Setelah dirasa cukup, ia berjalan ke arah Nora yang terbaring di ranjangnya. Lunox tertidur di lantai dengan posisi duduk menyender ujung ranjang.

Lionel menarik dagu Nora pelan agar gadis itu membuka mulutnya.

Tes ...

Beberapa tetesan dari darah Blaze mampu membuat mata Nora kembali terbuka. Gadis itu mengerang kecil ketika Lionel menyentil jidatnya.

"Hummh ... Jahat. Bukannya disambut malah disentil." Ujar Nora dengan suara serak. Lionel tidak menghiraukannya, hanya menatap Nora dalam diam.

Nora menggaruk kepalanya dan menguap. Pandangannya beralih pada Blaze yang terlihat tidur di kursi dengan darah yang menetes dari tangannya.

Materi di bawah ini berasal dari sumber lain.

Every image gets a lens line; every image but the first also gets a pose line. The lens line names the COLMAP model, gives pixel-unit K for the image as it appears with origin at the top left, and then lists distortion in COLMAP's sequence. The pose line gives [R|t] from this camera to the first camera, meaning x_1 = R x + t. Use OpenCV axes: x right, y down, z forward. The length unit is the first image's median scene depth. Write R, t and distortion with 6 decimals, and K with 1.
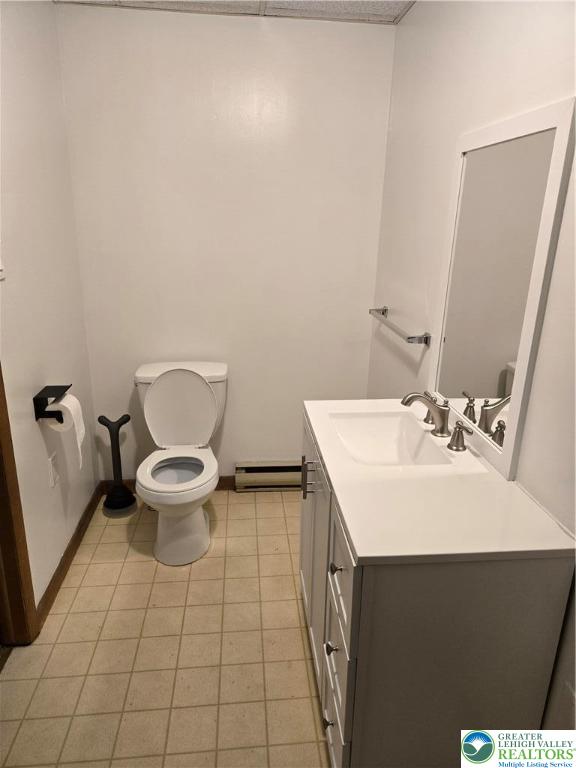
lens RADIAL K [[517.3, 0, 287.4], [0, 517.3, 380.4], [0, 0, 1]] dist [0.058845, -0.049156]
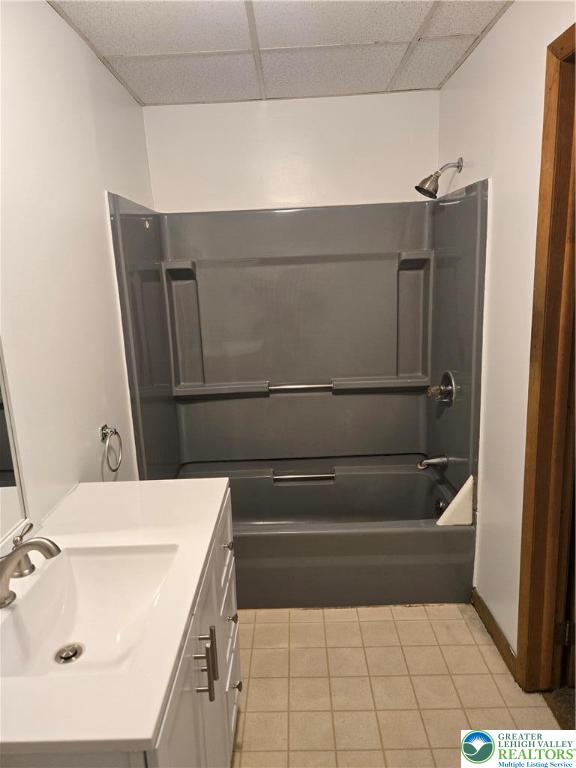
lens RADIAL K [[517.3, 0, 287.4], [0, 517.3, 380.4], [0, 0, 1]] dist [0.058845, -0.049156]
pose [[-0.994379, -0.000916, 0.105879, -0.153323], [0.052703, 0.863006, 0.502437, -0.517884], [-0.091834, 0.505193, -0.858106, 1.600310]]
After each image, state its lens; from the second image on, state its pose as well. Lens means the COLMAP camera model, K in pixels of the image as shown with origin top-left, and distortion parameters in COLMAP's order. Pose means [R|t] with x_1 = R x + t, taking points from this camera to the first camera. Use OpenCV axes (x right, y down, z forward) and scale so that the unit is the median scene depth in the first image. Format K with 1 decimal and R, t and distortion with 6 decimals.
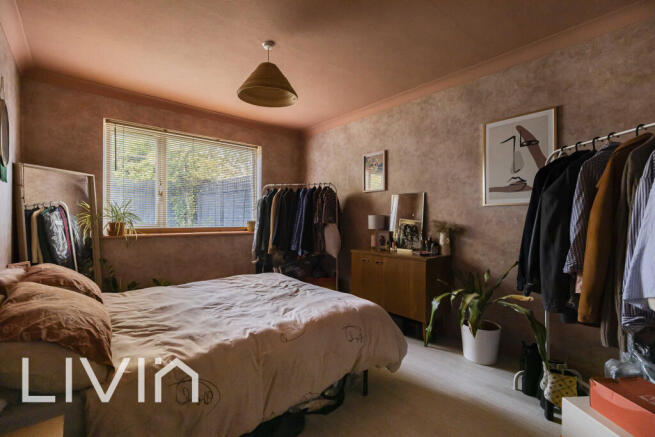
lens RADIAL K [[295.3, 0, 328.6], [0, 295.3, 219.2], [0, 0, 1]] dist [0.002334, 0.000185]
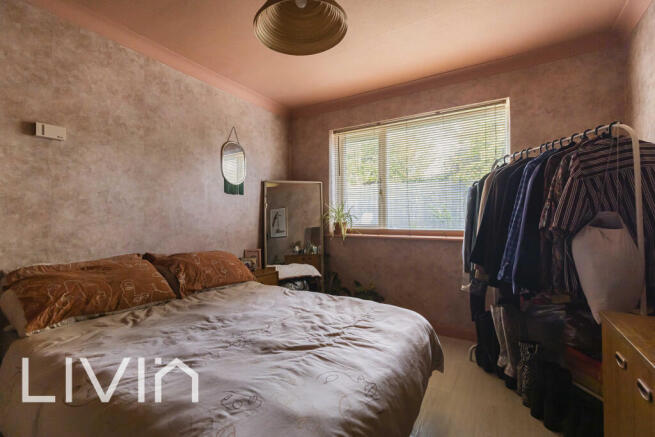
lens RADIAL K [[295.3, 0, 328.0], [0, 295.3, 218.6], [0, 0, 1]] dist [0.002334, 0.000185]
pose [[0.298796, -0.010969, -0.954254, 0.295322], [-0.000434, 0.999932, -0.011630, 0.007829], [0.954317, 0.003889, 0.298771, 0.606819]]
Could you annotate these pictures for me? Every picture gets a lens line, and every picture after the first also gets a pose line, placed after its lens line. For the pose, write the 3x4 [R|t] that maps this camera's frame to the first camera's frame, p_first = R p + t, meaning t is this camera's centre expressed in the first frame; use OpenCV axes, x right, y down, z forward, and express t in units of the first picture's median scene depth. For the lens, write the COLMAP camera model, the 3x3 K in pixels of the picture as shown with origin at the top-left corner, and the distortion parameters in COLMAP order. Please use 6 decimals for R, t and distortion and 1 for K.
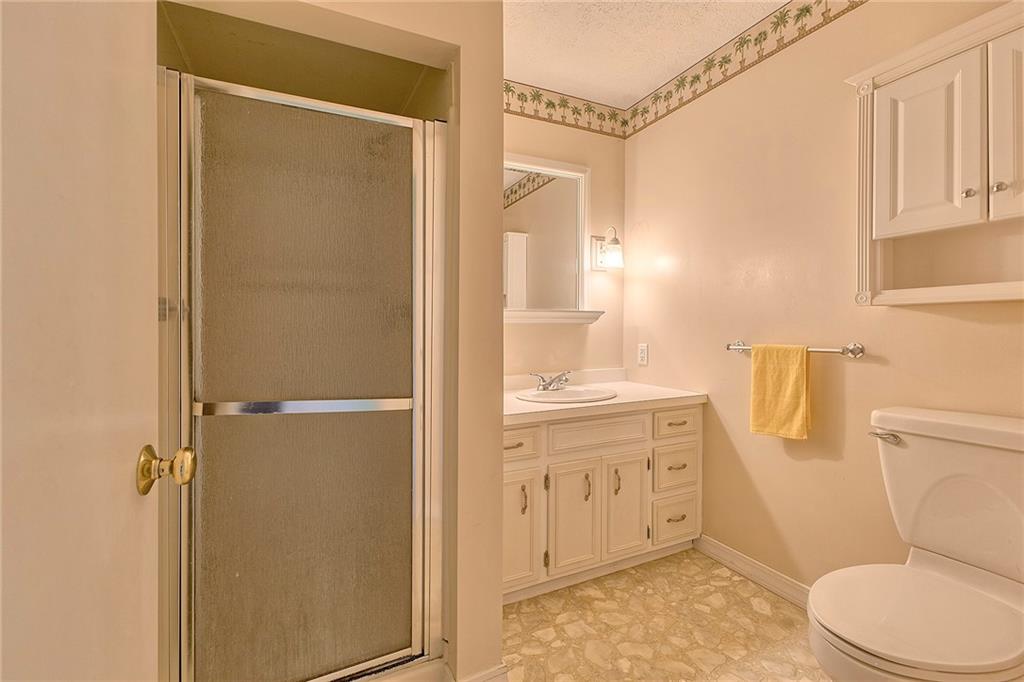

"A-apa yang terjadi padaku?" Tanya Nora bangkit duduk di ujung ranjang, namun malah tak sengaja menendang kepala Lunox, "A-astaga!"

Lunox terbangun. Ia mengusap-usap kepalanya, "Sakit."

"Kau menjadi liar tadi dan hampir membunuh Lunox." Balas Lionel datar.

"Heh, membunuh?" Perhatian Nora beralih pada Lunox, "Ia terlihat baik-baik saja."

"Memang karena kau baru menghisap darahnya."

"Dan ... Blaze? Kenapa dia pulang dengan tangannya berdarah?"

"Aku yang membuatnya begitu."

Nora hanya bisa menaikan salah satu alisnya tidak mengerti, "Oh iya, apa kau kenal Raja Estes?"

"Hm." Lionel mengangguk singkat.

"Ia memintaku untuk pergi ke Blossom Empire."

"Kau bertemu dengannya?"

"Yah, dalam mimpi."

"Baiklah, kita ke sana nanti malam."

"Kenapa tidak besok saja?" Rengek Nora tampak ingin menolak.

Lionel memutar bola matanya, "Kalau besok, mungkin Blossom Empire akan menghilang sebelum kita sampai di sana."